My slogan for 2015? "A chicken in every pot." Somebody's already used that? Well, mine comes with recipes to get you started. Take that, Herbert Hoover, and you too, Henry IV!
It's about as basic as cooking can get: chicken cooked slowly in a sauce. Really, this is one of those dishes that is more technique than actual recipe. Once you've run through it a couple of times, you'll find that you can adapt it quite easily to almost anything you have in your refrigerator or pantry.
This is a dish that usually takes about an hour to make, most of it spent daydreaming while the pot bubbles on the stove — just enough work to make you feel like you're actually cooking. The recipe scales up quite nicely, so you can make a double or triple batch for a weekend dinner party and still have enough left over for an after-work survival meal. And, yes, like most stews and soups, it'll actually be better the second (and third) time around.
Go Italian with a spin on chicken cacciatore from the Emilia-Romagna, flavored with pancetta, red wine and tomatoes. Or you can go Cal-Med and make it with fennel, mushrooms and green olives. Or maybe just finish the chickenwith some prepared mole from Grand Central Market.
And, of course, you can make up your own dishes. Here are a few guidelines to follow:
First, use dark meat. There are tricks to cooking breasts this way — arrange the dark meat on the bottom of the pan and stack the breasts on top, out of the sauce so they get less heat — but even with these workarounds, the white meat seems inevitably to dry out. Better to start with thighs and legs, which will stay moist and tender when braised.
Brown the chicken well. This means making sure the skin is completely dry beforehand and getting the pan hot enough to sear — dip a corner of the chicken into the oil; if it sizzles immediately, the temperature is right. Don't crowd the pan. Just face that you're going to have to cook two batches and don't be tempted by shortcuts.
After you've browned the chicken, pour off most of the fat before starting to build the sauce. You don't want the dish to be greasy.

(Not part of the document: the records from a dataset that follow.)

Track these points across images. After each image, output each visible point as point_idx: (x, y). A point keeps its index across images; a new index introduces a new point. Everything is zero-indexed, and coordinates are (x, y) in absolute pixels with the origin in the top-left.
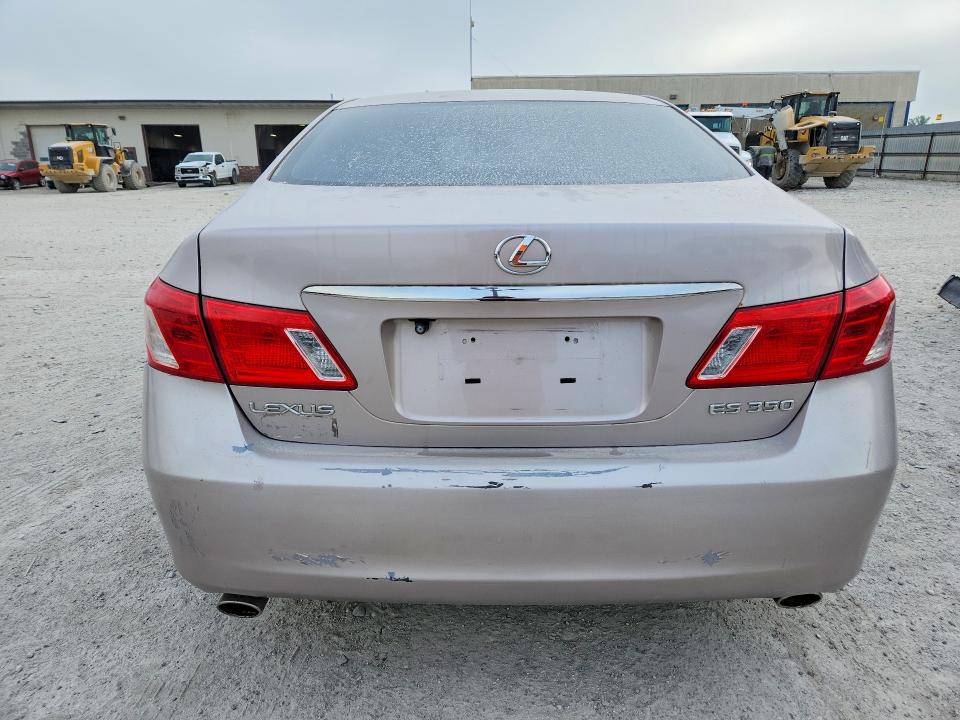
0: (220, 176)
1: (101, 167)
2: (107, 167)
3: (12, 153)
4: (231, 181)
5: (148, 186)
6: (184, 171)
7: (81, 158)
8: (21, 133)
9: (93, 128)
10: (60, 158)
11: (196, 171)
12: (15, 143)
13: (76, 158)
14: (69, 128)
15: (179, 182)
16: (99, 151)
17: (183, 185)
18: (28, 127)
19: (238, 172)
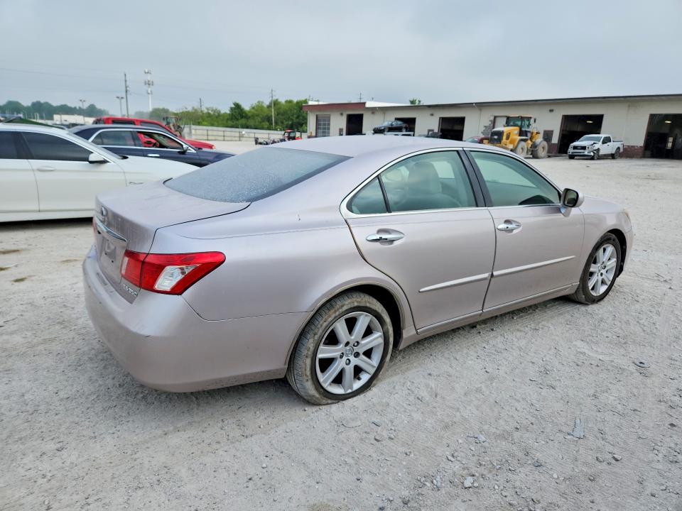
0: (601, 153)
1: (518, 143)
2: (523, 143)
3: (482, 133)
4: (613, 156)
5: (549, 157)
6: (575, 148)
7: (508, 138)
8: (490, 121)
9: (522, 119)
10: (496, 137)
11: (584, 148)
12: (485, 127)
13: (504, 137)
14: (508, 118)
15: (570, 155)
16: (521, 133)
17: (572, 157)
18: (495, 117)
19: (621, 150)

But do leave behind all those browned bits that have stuck to the bottom of the pan. Lots of flavor there.
Build the sauce in stages and take your time. Onions first, until they soften. Then carrots and celery if you're using them. Cook the garlic just briefly; it should still be fragrant. Scrape the bottom of the pan while you're cooking; the moisture the vegetables give off will be enough to loosen those flavorful browned bits.
If you're using wine to finish the sauce, add it first and let it cook before adding other liquids. This will evaporate the harsh alcohol flavor. Add the other ingredients and continue cooking until you get the consistency you want (remember that the chicken will release some liquid during cooking, so start with the sauce slightly thicker than you want the final product to be).
Finish cooking the chicken in the sauce. You'll know it's done when the meat plumps and firms, the skin begins to pull away from the joints and there are no pink juices when the meat is pricked with a knife.
I'm not sure exactly what to call this kind of dish. Some folks refer to it as a sauté, but technically that's a different thing — very little sauce that is added just at the last minute. This is kind of a fricassee, but these days that infers a white sauce, which is too limiting. Cookbook author and cooking teacher Anne Willan, who knows more about traditional French cooking than anyone around, suggests that classically this would probably be a ragoût.
Maybe I'll just stick with "chicken in a pot."